L’educatore all’inizio avrebbe dovuto fare cinque giorni di affiancamento con la nuova educatrice , già di per sé ridicoli in una situazione così delicata, oltretutto, poi, sono diventati solo due. Inoltre, come se non bastasse, una settimana dopo ci hanno comunicato che questa sostituzione sarebbe stata temporanea fino alla scadenza del contratto a dicembre, per poi non essere rinnovato. “Ho pianto tre giorni, ho avuto un attacco di panico, forse chi vive una situazione come la nostra capisce cosa significhi dopo sette anni una notizia così ,soprattutto per Denis” prosegue Daniela.
“Eppure è così, per l’ennesima volta ho avuto la prova che chi è come lui è sempre più invisibile, sono gli ultimi, quelli che non hanno voce, che non hanno il diritto di pretendere” spiega la madre, distrutta dal dolore.
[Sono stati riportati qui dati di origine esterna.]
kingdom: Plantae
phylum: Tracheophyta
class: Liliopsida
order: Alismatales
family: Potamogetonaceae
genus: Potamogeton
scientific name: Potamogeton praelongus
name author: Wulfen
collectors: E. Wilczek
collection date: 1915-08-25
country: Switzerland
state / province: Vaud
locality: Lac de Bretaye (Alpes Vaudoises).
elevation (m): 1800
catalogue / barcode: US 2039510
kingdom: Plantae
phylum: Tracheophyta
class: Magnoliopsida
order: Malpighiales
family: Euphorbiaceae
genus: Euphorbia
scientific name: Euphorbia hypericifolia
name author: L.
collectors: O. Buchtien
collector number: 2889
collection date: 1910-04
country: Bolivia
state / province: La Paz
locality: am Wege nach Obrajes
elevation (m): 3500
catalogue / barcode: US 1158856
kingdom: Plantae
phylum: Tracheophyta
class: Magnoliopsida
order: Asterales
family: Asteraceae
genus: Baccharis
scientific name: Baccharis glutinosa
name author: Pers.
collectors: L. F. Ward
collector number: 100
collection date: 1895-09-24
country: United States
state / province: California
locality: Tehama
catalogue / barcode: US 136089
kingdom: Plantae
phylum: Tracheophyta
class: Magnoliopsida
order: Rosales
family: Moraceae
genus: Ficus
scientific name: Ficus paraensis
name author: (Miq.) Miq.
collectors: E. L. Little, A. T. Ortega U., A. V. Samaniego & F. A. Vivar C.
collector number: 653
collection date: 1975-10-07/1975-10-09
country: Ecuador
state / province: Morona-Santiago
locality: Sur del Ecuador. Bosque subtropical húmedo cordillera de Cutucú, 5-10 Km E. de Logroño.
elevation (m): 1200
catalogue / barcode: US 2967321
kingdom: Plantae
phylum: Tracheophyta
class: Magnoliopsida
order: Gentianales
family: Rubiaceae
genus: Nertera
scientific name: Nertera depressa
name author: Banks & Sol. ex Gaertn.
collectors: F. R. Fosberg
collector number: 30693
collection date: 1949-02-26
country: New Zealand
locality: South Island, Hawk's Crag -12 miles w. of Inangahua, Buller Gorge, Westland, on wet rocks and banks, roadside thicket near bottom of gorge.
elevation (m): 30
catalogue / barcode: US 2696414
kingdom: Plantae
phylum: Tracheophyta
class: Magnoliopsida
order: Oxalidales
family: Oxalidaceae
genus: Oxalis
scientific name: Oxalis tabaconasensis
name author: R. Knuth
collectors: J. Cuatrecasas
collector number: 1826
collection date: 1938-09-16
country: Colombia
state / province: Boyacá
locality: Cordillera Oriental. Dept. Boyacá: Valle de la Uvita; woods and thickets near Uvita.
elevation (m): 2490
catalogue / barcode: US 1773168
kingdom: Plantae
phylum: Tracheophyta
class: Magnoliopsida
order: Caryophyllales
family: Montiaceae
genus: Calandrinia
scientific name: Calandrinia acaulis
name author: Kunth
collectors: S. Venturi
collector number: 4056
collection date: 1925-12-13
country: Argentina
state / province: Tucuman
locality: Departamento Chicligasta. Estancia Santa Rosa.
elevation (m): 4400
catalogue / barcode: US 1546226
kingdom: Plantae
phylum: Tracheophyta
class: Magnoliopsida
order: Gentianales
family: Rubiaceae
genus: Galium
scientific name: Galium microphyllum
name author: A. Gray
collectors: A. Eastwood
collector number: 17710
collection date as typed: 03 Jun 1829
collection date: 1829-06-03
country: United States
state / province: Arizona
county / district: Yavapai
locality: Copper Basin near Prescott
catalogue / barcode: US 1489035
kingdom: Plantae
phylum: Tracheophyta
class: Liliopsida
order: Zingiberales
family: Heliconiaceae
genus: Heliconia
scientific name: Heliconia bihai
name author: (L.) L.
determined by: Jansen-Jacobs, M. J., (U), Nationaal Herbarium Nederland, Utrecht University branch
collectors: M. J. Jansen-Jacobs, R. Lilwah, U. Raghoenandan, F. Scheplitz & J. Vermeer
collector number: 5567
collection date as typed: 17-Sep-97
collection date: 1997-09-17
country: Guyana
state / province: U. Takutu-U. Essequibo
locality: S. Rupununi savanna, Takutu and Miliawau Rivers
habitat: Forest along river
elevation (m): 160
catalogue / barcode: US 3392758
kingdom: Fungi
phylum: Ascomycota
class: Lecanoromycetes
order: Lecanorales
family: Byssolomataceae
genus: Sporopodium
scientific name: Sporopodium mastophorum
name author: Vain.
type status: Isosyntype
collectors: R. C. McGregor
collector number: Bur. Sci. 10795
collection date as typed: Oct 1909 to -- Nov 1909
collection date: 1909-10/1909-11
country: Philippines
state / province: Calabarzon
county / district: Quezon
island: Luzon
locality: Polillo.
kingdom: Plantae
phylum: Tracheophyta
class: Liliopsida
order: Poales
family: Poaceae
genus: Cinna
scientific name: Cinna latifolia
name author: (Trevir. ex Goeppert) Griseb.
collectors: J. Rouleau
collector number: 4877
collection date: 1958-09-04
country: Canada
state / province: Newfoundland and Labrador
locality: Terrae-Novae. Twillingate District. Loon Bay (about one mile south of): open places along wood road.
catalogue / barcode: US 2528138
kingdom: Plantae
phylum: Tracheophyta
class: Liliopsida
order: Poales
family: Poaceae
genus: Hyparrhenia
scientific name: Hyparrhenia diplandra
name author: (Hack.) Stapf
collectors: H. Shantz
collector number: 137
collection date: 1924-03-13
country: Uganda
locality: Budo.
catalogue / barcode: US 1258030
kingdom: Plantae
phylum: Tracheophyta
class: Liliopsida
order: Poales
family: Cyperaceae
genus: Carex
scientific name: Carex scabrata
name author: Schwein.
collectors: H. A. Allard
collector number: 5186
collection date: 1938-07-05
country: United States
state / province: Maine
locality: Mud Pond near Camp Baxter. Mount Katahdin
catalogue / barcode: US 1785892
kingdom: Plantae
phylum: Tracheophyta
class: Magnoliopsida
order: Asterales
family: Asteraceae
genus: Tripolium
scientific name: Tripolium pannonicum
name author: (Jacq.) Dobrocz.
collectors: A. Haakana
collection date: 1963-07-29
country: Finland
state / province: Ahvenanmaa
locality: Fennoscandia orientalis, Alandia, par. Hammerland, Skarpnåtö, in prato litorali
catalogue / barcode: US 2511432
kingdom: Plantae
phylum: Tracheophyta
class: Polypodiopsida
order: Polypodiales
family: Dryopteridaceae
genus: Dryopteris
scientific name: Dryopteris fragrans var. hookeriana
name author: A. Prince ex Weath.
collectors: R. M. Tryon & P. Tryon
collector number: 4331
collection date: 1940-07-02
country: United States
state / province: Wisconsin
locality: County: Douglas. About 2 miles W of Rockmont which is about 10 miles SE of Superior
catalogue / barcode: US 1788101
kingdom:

Era un rapporto lavorativo, qualcuno potrebbe obiettare, ed è vero è così, però questo non lo rende meno atroce, meno violento e doloroso, togliere a un ragazzo, ma anche alla famiglia, un riferimento così importante, costruito giorno dopo giorno. Una famiglia, già di per sé distrutta, è stata calpestata una seconda volta perché serviva un educatore da un’altra parte e il sistema sanitario ne è sprovvisto.
Le domande di mamma Daniela, per ora senza risposta.
“Mi chiedo come sia possibile che non esista in tutta la regione una figura di competenza, mi chiedo perché nessuno accolga la nostra lecita richiesta, mi chiedo perché non abbiamo ricevuto alcuna risposta da nessuno degli organi competenti” conclude Daniela, che continua a porsi diverse domande:” Visto che questi fondi vengono erogati dalla regione e distribuiti dall’azienda sanitaria e sono destinati a persone con gravi disabilità seguite dagli assistenti sociali, perché non vengono tutelati? Il problema è che la persona che usufruisce di tali fondi deve arrangiarsi, come nel mio caso con una cooperativa, che ha il potere di interrompere il rapporto quando vuole, com’è successo nel nostro caso. Ma se i fondi vengono distribuiti dall’Asl e il disabile dovrebbe essere in teoria tutelato dalle assistenti sociali, perché non esiste un controllo affinché possano intervenire e tutelare la persona fragile in situazioni così? Cosa farò ora, se non trovo una persona adeguata? Tengo infine a precisare che mi occupo di mio figlio 24 ore su 24 e le uniche due ore che posso usare per le altre cose fuori casa sono quelle in cui mio figlio svolge le attività con l’educatore. Vorrei anche sottolineare che ci sono moltissime situazioni aderenti alla mia, famiglie sfasciate senza un minimo di aiuto da parte di nessuno. È possibile in una situazione già di per sé così difficile essere abbandonati a sé stessi?“. Tutte domande alle quali ad oggi, purtroppo, la famiglia di Denis non ha avuto alcuna risposta né dal sindaco di Gemona, né dall’ assessore alla disabilità, tantomeno dai vertici della regione.